I remember when we had been overcome with the possibility of Matthew moving into his own home. I would wander the suburb where we imagined his home would be (a suburb close to my university where many of my friends and other young people lived). I would stand in front of lovely homes (not grand homes ) that I thought he would like to live in and picture him there.
It is important to continue to add fuel to your own fire by keeping in touch with peers and possibilities. The point is not to light the fire once, but to keep it burning and the more people attend to a fire the longer it is going to burn. We are thinking about this idea of sustainability, of keeping something going, of keeping something alive. For this you must do another potentially challenging thing. You must be with others, especially those that can lovingly challenge you, and you must nurture those relationships. If you do this work on your own you will have a harder job keeping that fire burning.
I know that Matthew’s life, with supportive networks (both paid and unpaid) around him, is something that helps other brothers and sisters to get involved and plan for the future.

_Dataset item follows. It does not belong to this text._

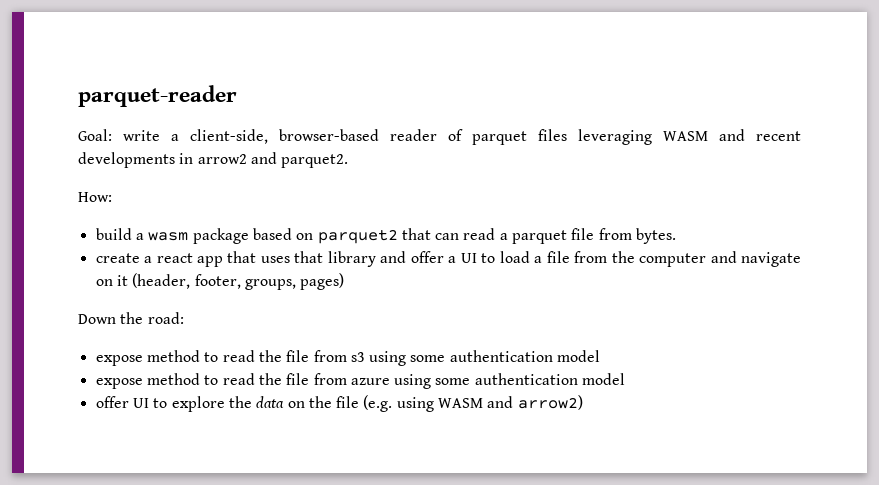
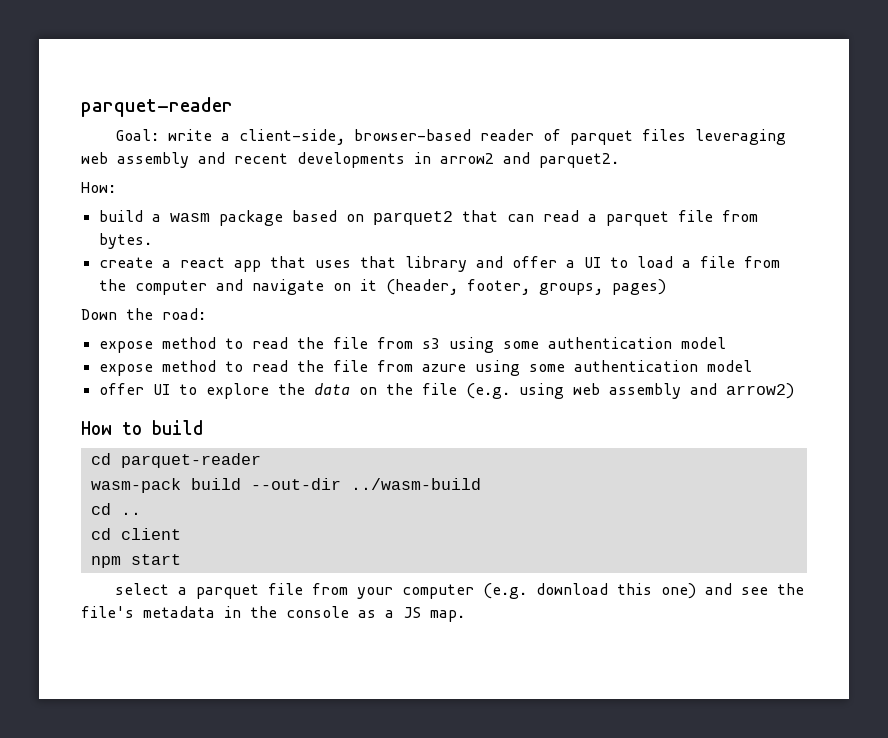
[663,131,708,141] WASM -> [81,152,189,168] web assembly
[438,398,484,408] WASM -> [572,383,681,399] web assembly
(583, 402) none -> [81,420,203,435] [90,453,261,468] [90,478,481,493] [90,503,141,515] [90,528,181,540] [90,554,181,568] [114,583,804,599] [81,606,465,622] // How to build // cd parquet-reader // wasm-pack build --out-dir ../wasm-build // cd .. // cd client // npm start // select a parquet file from your computer (e.g. download this one) and see the file's metadata in the console as a JS map.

To feel more able to think about developing, building and sustaining these supports after their parents have died. If there aren’t these networks and all you can see is you, it starts to feel again like an enormous thing you will have some-day to ‘take on’ – but this is for another article!
Conclusion
The lessons I have shared from our experiences with Matthew are relevant both on a personal level but also one much broader. The process I have outlined above is relevant to people looking to create change in systems as well as in the lives of individuals with disability.
The families of today are taking these leaps and being ignited by the ‘possibilities’ shown by other families. They are grabbing the possibilities – stepping in to them, feeding them and making them their own. They are building networks to fan the fire.
My hope for the future is that we can assist each other, from the space of radical change, to grow new organisations, projects and enterprises. Working with people as they do this work for themselves, so that when they take this leap, it might not feel like a jump into the abyss.
This piece of writing came to life in conversation with my friend and mentor, Pam Morris, and a social enterprise mentor, Tracey Allen. Pam’s son moved out of Peat Island institution in NSW. She was the only parent who supported its closure at the time. It didn’t close but her son moved.